*** Begin section ***
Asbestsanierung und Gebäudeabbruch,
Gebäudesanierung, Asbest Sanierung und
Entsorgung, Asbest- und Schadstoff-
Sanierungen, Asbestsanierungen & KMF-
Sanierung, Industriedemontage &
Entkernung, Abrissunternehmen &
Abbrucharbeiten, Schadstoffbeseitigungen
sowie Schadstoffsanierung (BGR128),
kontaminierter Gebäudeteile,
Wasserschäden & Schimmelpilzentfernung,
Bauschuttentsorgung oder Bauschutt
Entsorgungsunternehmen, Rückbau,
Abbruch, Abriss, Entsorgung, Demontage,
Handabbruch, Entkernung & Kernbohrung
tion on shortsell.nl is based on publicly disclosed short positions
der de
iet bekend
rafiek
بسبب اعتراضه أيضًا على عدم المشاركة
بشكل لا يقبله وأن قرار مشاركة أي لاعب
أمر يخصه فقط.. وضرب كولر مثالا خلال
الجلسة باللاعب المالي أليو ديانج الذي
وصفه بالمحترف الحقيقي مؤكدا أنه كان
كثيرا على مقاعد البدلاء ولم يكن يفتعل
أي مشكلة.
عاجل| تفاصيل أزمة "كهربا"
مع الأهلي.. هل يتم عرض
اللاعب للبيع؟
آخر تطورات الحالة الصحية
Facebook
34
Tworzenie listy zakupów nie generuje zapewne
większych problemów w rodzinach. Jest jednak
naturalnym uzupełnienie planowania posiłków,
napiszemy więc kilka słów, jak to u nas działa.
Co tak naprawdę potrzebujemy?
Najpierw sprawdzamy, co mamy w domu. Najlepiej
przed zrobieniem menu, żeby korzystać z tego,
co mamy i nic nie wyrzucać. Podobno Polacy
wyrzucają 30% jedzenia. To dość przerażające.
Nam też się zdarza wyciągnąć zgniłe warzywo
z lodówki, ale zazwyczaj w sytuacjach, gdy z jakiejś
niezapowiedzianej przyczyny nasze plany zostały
*** End section ***
- AIM OF THE EXERCISE:
State the count of lines holding the string "mamy" in the listing above, and nothing else.

- EXERCISE OUTPUT:
2